E(3)-Pose

Equivariant symmetry-aware head pose estimation for fetal MRI

MIT
CSAIL
Boston Children's
Hospital
Harvard
Medical School
Inria
Université Côte d’Azur


Abstract

We present E(3)-Pose, a novel fast pose estimation method that jointly and explicitly models rotation equivariance and object symmetry. Our work is motivated by the challenging problem of accounting for fetal head motion during a diagnostic MRI scan. We aim to enable automatic adaptive prescription of 2D diagnostic MRI slices with 6-DoF head pose estimation, supported by 3D MRI volumes rapidly acquired before each 2D slice. Existing methods struggle to generalize to clinical volumes, due to pose ambiguities induced by inherent anatomical symmetries, as well as low resolution, noise, and artifacts. In contrast, E(3)-Pose captures anatomical symmetries and rigid pose equivariance by construction, and yields robust estimates of the fetal head pose. Our experiments on publicly available and representative clinical fetal MRI datasets demonstrate the superior robustness and generalization of our method across domains. Crucially, E(3)-Pose achieves state-of-the-art accuracy on clinical MRI volumes, paving the way for clinical translation.

Method

E(3)-Pose is a rotation-equivariant and symmetry-aware framework for 6-DoF pose estimation. Left: a rapid navigator volume is inserted between every two 2D diagnostic MRI slices. It is used to estimate the fetal head pose to adjust imaging plane prescription in real time. Right: To enable robust performance, the network architecture employs E(3)-equivariant convolutional filters to capture pose equivariance and pseudovectors to account for left-right head symmetry.
Overview of E(3)-Pose. We first train a CNN \(\psi\) to segment the object. We estimate translation based on the center-of-mass of the predicted mask and then crop the 3D volumes around this mask. The cropped volumes are fed to an E(3)-CNN \(\phi\) trained independently to regress the orthonormal basis of the object frame, parametrized as one pseudovector (red) and two vectors (blue and green). The output is later constrained to represent a rotation matrix by applying SVD and then choosing the pseudovector \(e_x\) direction that results in a proper rotation without reflection (i.e., \(\det(M(\hat{R})) = 1\)).

Results

Example results. Volumes are displayed before (row 1) and after (rows 2-6) alignment to the canonical object frame. The brain mask is also aligned to the GT (green outline) and predicted (red outline) frames. Navigator volumes include spin history artifacts (blue arrows) and low resolution/SNR, posing challenges for pose estimation. While baseline methods struggle (red Xs, rotation error\(> 60^\circ\)) in younger fetuses (column 3) and navigator volumes (columns 4-6), E(3)-Pose correctly predicts pose in all cases. E(3)-Pose remains accurate under significant pose ambiguity, e.g. when the artifact intersects both eyes, large voxel size obscures brain structure, and the fetal brain is close to a sphere (column 6).
Simulation results. Left: Quantitative comparison of diagnostic slice stacks obtained using motion-blind prescription and E(3)-Pose. Mean ± standard deviation statistics are displayed. * indicates statistical significance (\(p<0.05\), pairwise Wilcoxon). Right: Brain coverage of the diagnostic slice stacks prescribed by each method, for three different example subjects and target anatomical orientations. Coverage gap (red) and obliqueness (purple, \(^\circ\)) metrics are respectively displayed. Spatial coverage gap regions are outlined in red.

In-utero demo

We implemented a feedback loop system that dynamically translates the navigator field-of-view (FOV) to follow the translational movements of the fetal head. We provide examples in a 31 and 28 week old fetus, respectively.

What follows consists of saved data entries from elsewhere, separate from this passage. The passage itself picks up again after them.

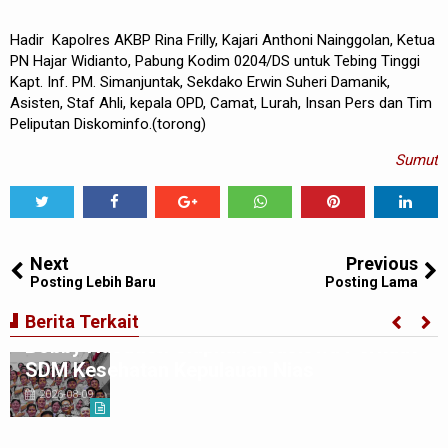
Hadir Kapolres AKBP Rina Frilly, Kajari Anthoni Nainggolan, Ketua
PN Hajar Widianto, Pabung Kodim 0204/DS untuk Tebing Tinggi
Kapt. Inf. PM. Simanjuntak, Sekdako Erwin Suheri Damanik,
Asisten, Staf Ahli, kepala OPD, Camat, Lurah, Insan Pers dan Tim
Peliputan Diskominfo.(torong)
Sumut
Tweet
Share
Share
Share
Share
Share
0
Next
Previous
Posting Lebih Baru
Posting Lama
Berita Terkait
Bobby Nasution Siapkan Beasiswa Perkuat
SDM Kesehatan Kepulauan Nias
2026-08-09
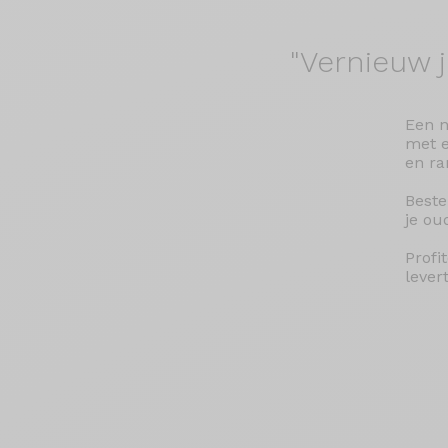
"Vernieuw 
Een n
met e
en ra
Beste
je ou
Profi
levert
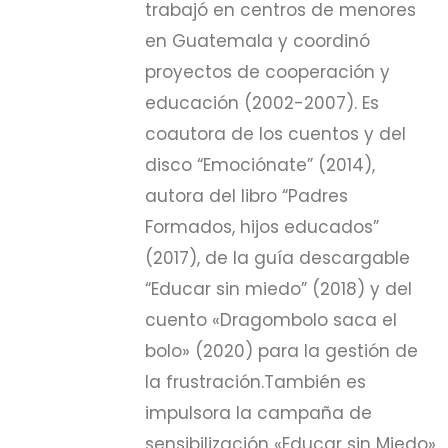
trabajó en centros de menores
en Guatemala y coordinó
proyectos de cooperación y
educación (2002-2007). Es
coautora de los cuentos y del
disco “Emociónate” (2014),
autora del libro “Padres
Formados, hijos educados”
(2017), de la guía descargable
“Educar sin miedo” (2018) y del
cuento «Dragombolo saca el
bolo» (2020) para la gestión de
la frustración.También es
impulsora la campaña de
sensibilización «Educar sin Miedo»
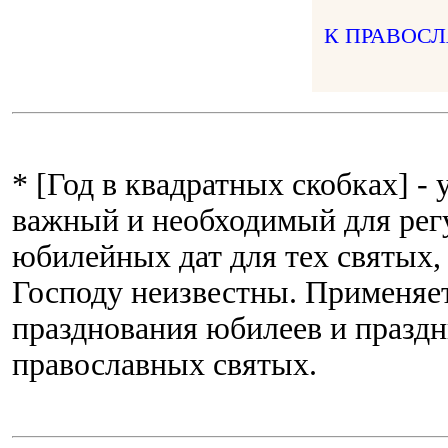
К ПРАВОС
* [Год в квадратных скобках] -
важный и необходимый для рег
юбилейных дат для тех святых,
Господу неизвестны. Применяет
празднования юбилеев и праздн
православных святых.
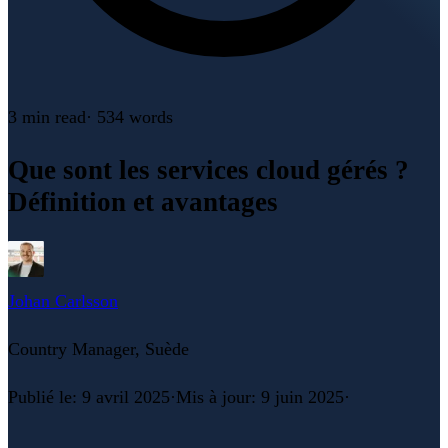
3 min
read
·
534
words
Que sont les services cloud gérés ?
Définition et avantages
Johan Carlsson
Country Manager, Suède
Publié le
:
9 avril 2025
·
Mis à jour
:
9 juin 2025
·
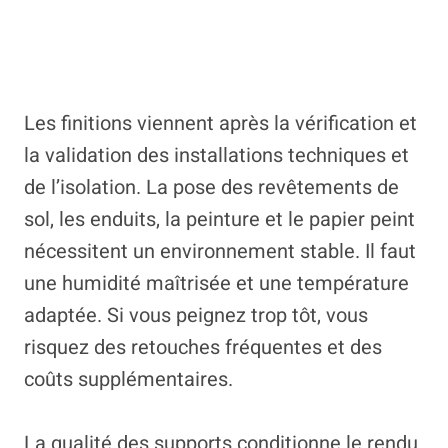
Les finitions viennent après la vérification et
la validation des installations techniques et
de l’isolation. La pose des revêtements de
sol, les enduits, la peinture et le papier peint
nécessitent un environnement stable. Il faut
une humidité maîtrisée et une température
adaptée. Si vous peignez trop tôt, vous
risquez des retouches fréquentes et des
coûts supplémentaires.
La qualité des supports conditionne le rendu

Left: the navigator FOV center (red) is dynamically translated to accurately follow the ground-truth fetal head center-of-mass (blue). Middle: our translated navigator volumes minimize the distance between the two. Right: translated navigator volumes align the FOV center (star) with the estimated brain segmentation mask (green outline). The dark bands in the navigator volumes represent spin history artifacts from the 2D diagnostic MRI slices.